Tonight, Minerva does not wait for the band members to bow. She does not talk to her fans. She leaves the stage amidst applause and runs into the parking lot.
“Stop,” she yells.
They look at each other, knowing they should embrace. Should it be a tight squeeze like lovers at an airport who are finally reunited after weeks of separation? Or, should it be a contained, respectful hug like at funerals, or the sweet but generic grasp felt at weddings and baptisms? They stop short of touching. She motions her head towards the door. He follows her to the bar.
She struggles to start small talk with the man who left her twenty-two years ago with a note and no songs to sing and now has suddenly re-appeared in her life with no explanation.
“Why?” she asks.
“I just like the way you sing.”
Her eye twitches and she clenches her fist.

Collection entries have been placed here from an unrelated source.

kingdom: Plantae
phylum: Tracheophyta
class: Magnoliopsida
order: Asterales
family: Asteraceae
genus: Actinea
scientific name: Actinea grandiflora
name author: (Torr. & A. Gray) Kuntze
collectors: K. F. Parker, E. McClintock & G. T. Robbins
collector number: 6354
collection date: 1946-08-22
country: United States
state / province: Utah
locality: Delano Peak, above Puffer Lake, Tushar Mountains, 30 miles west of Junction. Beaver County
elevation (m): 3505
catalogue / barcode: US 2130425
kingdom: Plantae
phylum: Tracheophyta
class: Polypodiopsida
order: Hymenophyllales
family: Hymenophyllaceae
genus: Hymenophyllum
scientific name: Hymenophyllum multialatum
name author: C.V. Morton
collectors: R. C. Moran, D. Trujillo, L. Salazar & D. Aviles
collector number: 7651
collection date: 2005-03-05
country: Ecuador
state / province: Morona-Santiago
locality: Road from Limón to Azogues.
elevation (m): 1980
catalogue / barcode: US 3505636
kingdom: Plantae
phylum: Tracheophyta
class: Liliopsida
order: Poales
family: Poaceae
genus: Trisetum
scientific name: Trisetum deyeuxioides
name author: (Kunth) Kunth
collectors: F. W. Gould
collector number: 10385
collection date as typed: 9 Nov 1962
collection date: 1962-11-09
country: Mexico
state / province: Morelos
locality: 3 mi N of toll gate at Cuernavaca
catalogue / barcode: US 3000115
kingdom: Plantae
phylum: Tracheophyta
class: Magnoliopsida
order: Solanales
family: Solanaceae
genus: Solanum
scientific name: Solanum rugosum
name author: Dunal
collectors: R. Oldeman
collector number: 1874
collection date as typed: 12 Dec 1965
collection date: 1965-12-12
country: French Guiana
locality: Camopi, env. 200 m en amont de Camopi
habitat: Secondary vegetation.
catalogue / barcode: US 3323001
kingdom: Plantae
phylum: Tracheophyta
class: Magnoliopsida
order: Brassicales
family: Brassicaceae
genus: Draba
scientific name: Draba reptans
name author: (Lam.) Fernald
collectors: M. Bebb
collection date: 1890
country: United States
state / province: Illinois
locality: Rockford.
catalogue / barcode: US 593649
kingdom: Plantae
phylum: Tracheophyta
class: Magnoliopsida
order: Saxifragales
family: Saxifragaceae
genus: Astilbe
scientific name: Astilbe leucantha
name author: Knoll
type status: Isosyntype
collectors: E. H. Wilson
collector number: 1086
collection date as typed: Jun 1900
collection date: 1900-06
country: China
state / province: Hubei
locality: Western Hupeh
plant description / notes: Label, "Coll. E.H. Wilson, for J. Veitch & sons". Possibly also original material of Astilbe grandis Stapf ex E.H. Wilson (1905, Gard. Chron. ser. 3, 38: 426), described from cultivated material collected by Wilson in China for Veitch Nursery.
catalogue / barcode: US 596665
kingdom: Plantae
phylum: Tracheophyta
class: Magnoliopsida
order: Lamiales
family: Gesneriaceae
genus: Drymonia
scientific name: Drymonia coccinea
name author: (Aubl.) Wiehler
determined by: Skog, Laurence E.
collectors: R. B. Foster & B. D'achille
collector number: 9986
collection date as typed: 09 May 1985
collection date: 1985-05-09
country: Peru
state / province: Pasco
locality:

He grabs her hand and places his fingers in between hers.
“Do you understand?”
“Yes, I guess, I do.”
They remain at the bar, holding hands but not looking at each other. They each sneak a few peeks, but mostly stare at the clock that indefinitely reads 9:15. There was no need for words. The silence was only broken by the hostess, “Mina, it is time for you and your friend to leave.”
He kissed her check and walk out the door. She watched until she could no longer see the trim of his hat.